Dataset:
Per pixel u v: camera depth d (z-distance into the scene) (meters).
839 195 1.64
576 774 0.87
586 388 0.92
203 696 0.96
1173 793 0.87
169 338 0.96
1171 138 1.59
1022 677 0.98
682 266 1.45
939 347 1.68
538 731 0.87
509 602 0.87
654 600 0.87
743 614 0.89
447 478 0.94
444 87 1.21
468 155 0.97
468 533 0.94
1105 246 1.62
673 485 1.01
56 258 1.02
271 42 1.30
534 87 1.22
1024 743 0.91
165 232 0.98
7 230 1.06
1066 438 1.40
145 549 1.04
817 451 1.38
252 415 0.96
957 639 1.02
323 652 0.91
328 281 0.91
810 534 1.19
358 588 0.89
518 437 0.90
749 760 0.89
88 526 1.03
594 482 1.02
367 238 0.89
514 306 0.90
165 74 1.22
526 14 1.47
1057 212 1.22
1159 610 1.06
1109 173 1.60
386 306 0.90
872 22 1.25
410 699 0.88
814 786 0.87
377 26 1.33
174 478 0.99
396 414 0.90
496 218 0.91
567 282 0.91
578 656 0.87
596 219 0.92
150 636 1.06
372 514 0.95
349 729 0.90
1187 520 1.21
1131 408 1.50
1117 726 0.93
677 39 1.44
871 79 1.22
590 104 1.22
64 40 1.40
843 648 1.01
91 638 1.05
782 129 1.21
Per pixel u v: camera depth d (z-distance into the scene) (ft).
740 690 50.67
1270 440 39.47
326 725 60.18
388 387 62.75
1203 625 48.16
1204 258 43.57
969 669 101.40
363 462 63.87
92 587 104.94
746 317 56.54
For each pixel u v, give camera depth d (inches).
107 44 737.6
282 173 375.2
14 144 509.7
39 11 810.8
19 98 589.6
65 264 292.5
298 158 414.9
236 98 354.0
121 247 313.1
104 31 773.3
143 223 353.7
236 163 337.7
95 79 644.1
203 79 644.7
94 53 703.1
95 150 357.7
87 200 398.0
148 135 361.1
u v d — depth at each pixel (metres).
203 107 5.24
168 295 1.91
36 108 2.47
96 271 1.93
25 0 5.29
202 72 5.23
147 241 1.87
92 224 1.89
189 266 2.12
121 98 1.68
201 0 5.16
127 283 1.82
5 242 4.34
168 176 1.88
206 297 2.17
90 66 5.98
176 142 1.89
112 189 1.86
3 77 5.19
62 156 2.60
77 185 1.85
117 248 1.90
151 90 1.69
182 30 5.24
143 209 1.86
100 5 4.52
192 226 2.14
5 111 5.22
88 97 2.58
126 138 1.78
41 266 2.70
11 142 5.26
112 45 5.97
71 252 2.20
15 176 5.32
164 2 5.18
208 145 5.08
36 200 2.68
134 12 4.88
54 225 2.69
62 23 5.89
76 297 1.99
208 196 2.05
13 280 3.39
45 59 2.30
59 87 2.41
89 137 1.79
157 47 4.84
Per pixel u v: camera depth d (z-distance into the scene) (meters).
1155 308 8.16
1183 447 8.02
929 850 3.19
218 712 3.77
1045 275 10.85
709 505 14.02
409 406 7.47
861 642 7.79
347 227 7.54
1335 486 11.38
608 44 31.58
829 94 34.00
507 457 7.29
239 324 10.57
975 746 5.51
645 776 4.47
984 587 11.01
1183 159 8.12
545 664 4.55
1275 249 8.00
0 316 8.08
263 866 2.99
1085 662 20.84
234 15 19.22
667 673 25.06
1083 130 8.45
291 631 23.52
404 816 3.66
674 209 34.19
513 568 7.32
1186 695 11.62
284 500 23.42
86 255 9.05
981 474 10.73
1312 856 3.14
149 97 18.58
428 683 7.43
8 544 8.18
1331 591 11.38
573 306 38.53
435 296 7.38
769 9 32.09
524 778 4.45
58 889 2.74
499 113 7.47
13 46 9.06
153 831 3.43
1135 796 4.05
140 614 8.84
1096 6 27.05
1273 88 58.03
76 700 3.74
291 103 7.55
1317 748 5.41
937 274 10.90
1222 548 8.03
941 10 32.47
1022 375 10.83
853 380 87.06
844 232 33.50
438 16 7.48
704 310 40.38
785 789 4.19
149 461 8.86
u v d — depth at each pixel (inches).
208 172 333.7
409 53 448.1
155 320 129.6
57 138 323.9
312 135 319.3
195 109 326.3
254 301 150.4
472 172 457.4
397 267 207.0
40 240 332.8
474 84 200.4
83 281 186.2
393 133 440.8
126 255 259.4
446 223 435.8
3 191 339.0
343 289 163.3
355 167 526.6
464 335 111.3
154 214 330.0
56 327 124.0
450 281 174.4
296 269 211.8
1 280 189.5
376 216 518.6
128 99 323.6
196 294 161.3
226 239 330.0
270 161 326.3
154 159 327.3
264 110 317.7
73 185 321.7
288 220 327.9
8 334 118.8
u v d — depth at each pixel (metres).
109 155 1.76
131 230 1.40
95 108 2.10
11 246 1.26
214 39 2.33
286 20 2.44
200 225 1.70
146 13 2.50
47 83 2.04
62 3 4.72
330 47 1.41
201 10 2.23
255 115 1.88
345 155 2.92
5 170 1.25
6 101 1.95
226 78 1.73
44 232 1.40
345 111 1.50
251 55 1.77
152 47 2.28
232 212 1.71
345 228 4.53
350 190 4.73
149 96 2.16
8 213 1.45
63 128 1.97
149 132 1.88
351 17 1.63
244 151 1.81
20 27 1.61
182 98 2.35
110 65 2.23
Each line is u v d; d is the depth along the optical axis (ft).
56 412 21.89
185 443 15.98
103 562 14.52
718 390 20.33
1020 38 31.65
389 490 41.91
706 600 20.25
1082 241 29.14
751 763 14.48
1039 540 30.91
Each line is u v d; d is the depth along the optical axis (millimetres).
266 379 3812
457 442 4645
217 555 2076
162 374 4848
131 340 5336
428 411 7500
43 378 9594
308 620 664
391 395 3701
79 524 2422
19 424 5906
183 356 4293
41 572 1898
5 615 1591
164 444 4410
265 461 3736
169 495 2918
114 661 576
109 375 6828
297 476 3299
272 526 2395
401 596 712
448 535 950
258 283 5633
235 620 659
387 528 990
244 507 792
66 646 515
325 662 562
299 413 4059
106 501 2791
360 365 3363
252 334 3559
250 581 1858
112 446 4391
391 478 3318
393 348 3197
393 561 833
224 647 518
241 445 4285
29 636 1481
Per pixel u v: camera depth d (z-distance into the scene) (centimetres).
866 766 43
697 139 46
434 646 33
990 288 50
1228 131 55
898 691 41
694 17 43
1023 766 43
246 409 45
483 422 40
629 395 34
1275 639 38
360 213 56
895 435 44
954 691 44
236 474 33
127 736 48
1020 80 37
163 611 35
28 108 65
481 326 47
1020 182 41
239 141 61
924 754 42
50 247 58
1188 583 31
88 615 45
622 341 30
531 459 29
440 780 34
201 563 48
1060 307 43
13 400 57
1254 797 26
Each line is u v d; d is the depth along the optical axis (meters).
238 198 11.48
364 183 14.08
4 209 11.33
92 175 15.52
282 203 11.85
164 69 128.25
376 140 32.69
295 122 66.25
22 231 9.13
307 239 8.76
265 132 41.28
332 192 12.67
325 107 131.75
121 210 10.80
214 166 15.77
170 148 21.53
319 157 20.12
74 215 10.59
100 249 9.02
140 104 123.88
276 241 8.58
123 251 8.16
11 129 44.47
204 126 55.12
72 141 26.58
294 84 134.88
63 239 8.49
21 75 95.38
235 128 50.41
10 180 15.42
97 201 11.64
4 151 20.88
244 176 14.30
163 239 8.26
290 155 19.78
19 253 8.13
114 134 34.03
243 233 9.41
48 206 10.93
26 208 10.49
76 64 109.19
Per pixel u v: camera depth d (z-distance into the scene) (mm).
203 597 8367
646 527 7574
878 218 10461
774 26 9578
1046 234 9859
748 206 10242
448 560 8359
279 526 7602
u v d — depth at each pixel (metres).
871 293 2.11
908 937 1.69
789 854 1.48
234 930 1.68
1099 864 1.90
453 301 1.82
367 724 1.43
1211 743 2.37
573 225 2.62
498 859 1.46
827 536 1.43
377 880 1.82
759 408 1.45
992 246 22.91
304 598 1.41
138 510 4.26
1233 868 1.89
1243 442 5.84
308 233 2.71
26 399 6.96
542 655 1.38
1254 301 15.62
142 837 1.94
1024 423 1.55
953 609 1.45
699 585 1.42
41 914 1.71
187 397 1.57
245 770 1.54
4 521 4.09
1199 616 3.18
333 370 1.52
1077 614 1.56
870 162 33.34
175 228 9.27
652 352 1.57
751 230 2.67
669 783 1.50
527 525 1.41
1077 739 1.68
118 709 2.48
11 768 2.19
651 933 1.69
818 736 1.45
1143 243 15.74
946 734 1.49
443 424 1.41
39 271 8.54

How to complete this task: From the records above, copy only the lines starting with the line that holds "154 159 327.3" and going on through the line that holds "224 647 518", exactly as written.

Response to this task:
154 159 327.3
264 110 317.7
73 185 321.7
288 220 327.9
8 334 118.8
u v d — depth at each pixel (metres).
109 155 1.76
131 230 1.40
95 108 2.10
11 246 1.26
214 39 2.33
286 20 2.44
200 225 1.70
146 13 2.50
47 83 2.04
62 3 4.72
330 47 1.41
201 10 2.23
255 115 1.88
345 155 2.92
5 170 1.25
6 101 1.95
226 78 1.73
44 232 1.40
345 111 1.50
251 55 1.77
152 47 2.28
232 212 1.71
345 228 4.53
350 190 4.73
149 96 2.16
8 213 1.45
63 128 1.97
149 132 1.88
351 17 1.63
244 151 1.81
20 27 1.61
182 98 2.35
110 65 2.23
Each line is u v d; d is the depth along the optical axis (ft).
56 412 21.89
185 443 15.98
103 562 14.52
718 390 20.33
1020 38 31.65
389 490 41.91
706 600 20.25
1082 241 29.14
751 763 14.48
1039 540 30.91
Each line is u v d; d is the depth along the optical axis (millimetres).
266 379 3812
457 442 4645
217 555 2076
162 374 4848
131 340 5336
428 411 7500
43 378 9594
308 620 664
391 395 3701
79 524 2422
19 424 5906
183 356 4293
41 572 1898
5 615 1591
164 444 4410
265 461 3736
169 495 2918
114 661 576
109 375 6828
297 476 3299
272 526 2395
401 596 712
448 535 950
258 283 5633
235 620 659
387 528 990
244 507 792
66 646 515
325 662 562
299 413 4059
106 501 2791
360 365 3363
252 334 3559
250 581 1858
112 446 4391
391 478 3318
393 348 3197
393 561 833
224 647 518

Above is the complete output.